* **SELECTED TEXT**
________________________________________

Saturday, April 21, 2007

The Crystal Ball: Part 1 - Will all records be digitized?

The first question I asked in my April 11th post titled "What is in the Genealogy Future?" , hoping for comment, was:

"1) Will we ever get to the point in online Internet genealogy when all genealogical or historical records are available in digital form at any time of day to a researcher sitting at home?"

This is probably the easiest one to answer - I'm quite sure that the answer will be "NO - there is no way that ALL genealogical or historical records are available in digital form."

By my reckoning, we are perhaps 5% to 10% of the way there. There are substantial collections of records available on freely accessible sites (e.g., Rootsweb, USGenWeb, WorldGenWeb, FamilySearch, etc.), on government web sites (National Archives, official state and county web sites, etc), on subscription services (e.g., Ancestry.com, Genealogy.com, GenealogyBank, WorldVitalRecords, Footnote, and others) and on genealogy society web sites(e.g., NEHGS, NGS, NYGBS, etc.).

Even after the LDS completes their digitizing and indexing of the 2.5 million microfilms and 1.5 million microfiches with over 5 billion pages, and if the commercial companies and the dedicated volunteers continue their digitizing efforts, there will still be billions of pages that are not available online. Even worse, if identity theft concerns heighten and states shield their vital records from genealogists, even more records will not be available online.

The government records since 1900 are massive - each county and state has massive record archives that have probably not been filmed, and only recent year holdings have been digitized. In addition, there are hundreds of genealogy and historical societies with paper holdings in file cabinets or on shelves that are not available on film, fiche or images. And this considers only the USA - what about the rest of the world?

On the positive side, when the LDS digitizing and indexing is substantially complete (will it ever be finished?), those records will be available and searchable online - that means that most of the pre-1900 records that are on film and fiche - the town, tax, land, probate, census, military, church, manuscripts, books, directories, etc. records. And the volunteer researchers, the commercial companies, and many genealogical societies will continue to digitize records as the years go by.

What about the researcher contributed online databases? Will they grow much larger? Will they improve in accuracy? Will "everybody" be included? I sincerely doubt it!

Perhaps by 2020, the percentage of available online records will be something like 40% to 50%. While that may be wonderful, I still love to go to the library, the FHC, the historical society, the county office and the cemetery to do my research. I love the challenge of the search and the thrill of discovery.

What about you - what do you think about all of this? Please pontificate! If you post on this topic in your own genealogy blog, I will add the link to this post, but please let me know about it.

1 comment:

Tim Agazio said...

I agree. I work for a government agency and we are producing paper files faster then they can be digitized. If released, these files eventually may be useful for genealogy, but not for another 70 years or so. The digitizers are still working on files from the 1950s. I think your estimate of 50% by 2020 is conservative since masses of paper files are still being produced.

I just wish all the states would at least fund indexing their holdings...or some of them.

________________________________________

* **AIM OF THE TASK**
Copy the post on digitizing genealogy records from "On the positive" down to "years go by.", switching "searchable" to "browsable".

________________________________________

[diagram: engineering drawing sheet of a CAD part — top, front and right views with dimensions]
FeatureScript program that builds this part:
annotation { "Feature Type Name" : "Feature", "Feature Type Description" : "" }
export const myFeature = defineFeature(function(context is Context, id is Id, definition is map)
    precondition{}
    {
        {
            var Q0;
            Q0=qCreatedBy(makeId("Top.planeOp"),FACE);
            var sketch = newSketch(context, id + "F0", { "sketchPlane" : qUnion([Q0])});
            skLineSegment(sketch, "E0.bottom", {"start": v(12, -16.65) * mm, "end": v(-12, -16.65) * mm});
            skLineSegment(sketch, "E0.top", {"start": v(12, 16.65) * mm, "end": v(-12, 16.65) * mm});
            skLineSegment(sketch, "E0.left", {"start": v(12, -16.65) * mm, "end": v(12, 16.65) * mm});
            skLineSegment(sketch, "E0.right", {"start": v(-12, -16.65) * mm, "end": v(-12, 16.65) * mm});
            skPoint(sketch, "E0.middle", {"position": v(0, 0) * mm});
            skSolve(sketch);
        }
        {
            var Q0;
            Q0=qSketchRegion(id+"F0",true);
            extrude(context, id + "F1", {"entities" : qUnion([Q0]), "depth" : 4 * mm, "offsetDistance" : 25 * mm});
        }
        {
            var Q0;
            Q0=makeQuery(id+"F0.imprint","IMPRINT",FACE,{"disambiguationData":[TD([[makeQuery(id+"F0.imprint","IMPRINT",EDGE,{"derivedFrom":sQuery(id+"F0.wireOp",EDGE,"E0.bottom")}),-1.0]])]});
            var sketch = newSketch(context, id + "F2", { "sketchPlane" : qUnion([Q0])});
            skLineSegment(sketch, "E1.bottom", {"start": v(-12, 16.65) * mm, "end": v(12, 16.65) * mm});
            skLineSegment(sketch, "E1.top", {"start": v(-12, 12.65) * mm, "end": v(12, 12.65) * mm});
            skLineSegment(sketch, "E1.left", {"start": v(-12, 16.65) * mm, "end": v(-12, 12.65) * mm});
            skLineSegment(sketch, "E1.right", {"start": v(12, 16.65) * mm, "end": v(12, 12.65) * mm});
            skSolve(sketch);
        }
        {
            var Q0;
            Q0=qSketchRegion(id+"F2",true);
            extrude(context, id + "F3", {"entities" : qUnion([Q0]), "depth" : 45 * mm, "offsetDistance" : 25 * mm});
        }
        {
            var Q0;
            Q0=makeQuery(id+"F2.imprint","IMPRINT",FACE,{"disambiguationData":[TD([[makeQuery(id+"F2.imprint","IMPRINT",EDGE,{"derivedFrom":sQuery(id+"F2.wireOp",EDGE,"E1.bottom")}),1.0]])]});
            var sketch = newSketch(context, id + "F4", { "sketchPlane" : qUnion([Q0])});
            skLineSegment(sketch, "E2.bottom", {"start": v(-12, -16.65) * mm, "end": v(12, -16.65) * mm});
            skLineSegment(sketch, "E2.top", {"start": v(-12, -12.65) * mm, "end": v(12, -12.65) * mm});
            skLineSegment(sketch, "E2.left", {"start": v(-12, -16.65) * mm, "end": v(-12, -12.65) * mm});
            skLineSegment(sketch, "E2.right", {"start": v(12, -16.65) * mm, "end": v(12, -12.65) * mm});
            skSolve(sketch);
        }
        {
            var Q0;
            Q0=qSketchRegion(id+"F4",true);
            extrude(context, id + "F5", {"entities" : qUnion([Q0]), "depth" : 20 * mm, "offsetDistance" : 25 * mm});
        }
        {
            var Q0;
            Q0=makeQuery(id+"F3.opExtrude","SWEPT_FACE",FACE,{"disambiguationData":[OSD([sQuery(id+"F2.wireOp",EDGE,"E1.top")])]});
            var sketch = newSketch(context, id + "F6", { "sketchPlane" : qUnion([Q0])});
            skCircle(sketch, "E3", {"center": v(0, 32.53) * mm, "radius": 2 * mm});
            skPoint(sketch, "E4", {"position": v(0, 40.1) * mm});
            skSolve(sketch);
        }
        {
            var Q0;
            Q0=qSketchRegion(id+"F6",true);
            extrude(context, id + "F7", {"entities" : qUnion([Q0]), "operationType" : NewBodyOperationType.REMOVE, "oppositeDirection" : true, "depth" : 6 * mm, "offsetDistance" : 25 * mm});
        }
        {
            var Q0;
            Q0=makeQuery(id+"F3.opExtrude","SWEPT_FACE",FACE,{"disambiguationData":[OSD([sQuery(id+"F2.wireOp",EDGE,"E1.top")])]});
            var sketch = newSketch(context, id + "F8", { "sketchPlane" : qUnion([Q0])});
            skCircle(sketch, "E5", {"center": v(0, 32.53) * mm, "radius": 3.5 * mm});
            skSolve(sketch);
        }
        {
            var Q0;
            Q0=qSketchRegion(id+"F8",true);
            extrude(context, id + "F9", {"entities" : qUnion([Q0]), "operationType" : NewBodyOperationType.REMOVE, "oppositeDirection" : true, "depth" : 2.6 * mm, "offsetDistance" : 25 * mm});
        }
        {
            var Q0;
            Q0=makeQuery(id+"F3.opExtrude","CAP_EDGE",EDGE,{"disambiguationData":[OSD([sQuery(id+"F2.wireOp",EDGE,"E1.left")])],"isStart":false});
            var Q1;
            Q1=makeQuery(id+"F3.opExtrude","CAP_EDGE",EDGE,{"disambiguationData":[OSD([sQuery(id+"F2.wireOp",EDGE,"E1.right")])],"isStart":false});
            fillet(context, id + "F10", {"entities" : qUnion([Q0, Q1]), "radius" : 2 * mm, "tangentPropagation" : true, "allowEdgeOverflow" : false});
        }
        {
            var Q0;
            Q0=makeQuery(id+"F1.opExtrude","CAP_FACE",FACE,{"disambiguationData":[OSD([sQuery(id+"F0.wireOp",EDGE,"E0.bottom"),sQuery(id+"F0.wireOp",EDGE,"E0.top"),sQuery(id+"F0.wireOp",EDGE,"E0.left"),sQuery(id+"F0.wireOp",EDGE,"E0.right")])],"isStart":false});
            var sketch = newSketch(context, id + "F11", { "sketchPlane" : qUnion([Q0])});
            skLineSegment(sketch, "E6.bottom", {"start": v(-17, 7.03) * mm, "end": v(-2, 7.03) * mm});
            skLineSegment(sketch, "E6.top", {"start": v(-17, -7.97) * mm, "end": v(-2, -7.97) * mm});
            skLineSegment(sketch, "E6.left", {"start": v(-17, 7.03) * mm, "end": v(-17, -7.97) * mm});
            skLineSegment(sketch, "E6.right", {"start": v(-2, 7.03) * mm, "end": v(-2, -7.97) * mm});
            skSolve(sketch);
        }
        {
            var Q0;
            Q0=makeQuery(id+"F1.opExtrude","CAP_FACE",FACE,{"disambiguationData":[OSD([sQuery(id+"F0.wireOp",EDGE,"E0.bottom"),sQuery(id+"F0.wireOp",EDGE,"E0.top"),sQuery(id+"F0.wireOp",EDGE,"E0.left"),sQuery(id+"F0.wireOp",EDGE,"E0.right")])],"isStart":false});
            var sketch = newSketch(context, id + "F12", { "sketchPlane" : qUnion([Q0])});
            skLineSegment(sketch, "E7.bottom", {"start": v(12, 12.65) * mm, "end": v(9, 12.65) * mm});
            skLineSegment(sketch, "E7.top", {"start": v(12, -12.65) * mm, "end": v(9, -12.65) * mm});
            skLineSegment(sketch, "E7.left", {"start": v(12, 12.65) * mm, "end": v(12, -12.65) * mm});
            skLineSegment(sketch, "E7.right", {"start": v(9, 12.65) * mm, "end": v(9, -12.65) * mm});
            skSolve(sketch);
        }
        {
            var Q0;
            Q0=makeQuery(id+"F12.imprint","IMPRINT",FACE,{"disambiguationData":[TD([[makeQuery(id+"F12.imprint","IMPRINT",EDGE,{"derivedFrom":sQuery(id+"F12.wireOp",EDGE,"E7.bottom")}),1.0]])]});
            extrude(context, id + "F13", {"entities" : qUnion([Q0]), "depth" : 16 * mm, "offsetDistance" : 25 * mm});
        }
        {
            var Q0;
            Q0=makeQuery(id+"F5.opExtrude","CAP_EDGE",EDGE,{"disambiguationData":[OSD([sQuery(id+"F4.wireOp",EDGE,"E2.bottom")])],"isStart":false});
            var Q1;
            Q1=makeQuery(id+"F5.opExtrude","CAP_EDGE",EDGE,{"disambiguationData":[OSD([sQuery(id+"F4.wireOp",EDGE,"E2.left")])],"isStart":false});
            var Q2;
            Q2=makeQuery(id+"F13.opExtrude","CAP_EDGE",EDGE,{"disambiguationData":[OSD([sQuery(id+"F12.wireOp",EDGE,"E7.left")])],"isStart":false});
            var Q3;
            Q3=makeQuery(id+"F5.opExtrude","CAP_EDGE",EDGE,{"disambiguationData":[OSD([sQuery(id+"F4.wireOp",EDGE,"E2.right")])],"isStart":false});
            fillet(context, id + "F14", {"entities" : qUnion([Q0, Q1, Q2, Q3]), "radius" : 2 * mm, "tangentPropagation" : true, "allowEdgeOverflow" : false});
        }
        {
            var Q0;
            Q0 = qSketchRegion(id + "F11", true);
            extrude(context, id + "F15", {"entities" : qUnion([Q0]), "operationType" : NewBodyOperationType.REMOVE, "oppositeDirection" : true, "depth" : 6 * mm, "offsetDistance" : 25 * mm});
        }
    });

________________________________________

* **TASK SOLUTION**
On the positive side, when the LDS digitizing and indexing is substantially complete (will it ever be finished?), those records will be available and browsable online - that means that most of the pre-1900 records that are on film and fiche - the town, tax, land, probate, census, military, church, manuscripts, books, directories, etc. records. And the volunteer researchers, the commercial companies, and many genealogical societies will continue to digitize records as the years go by.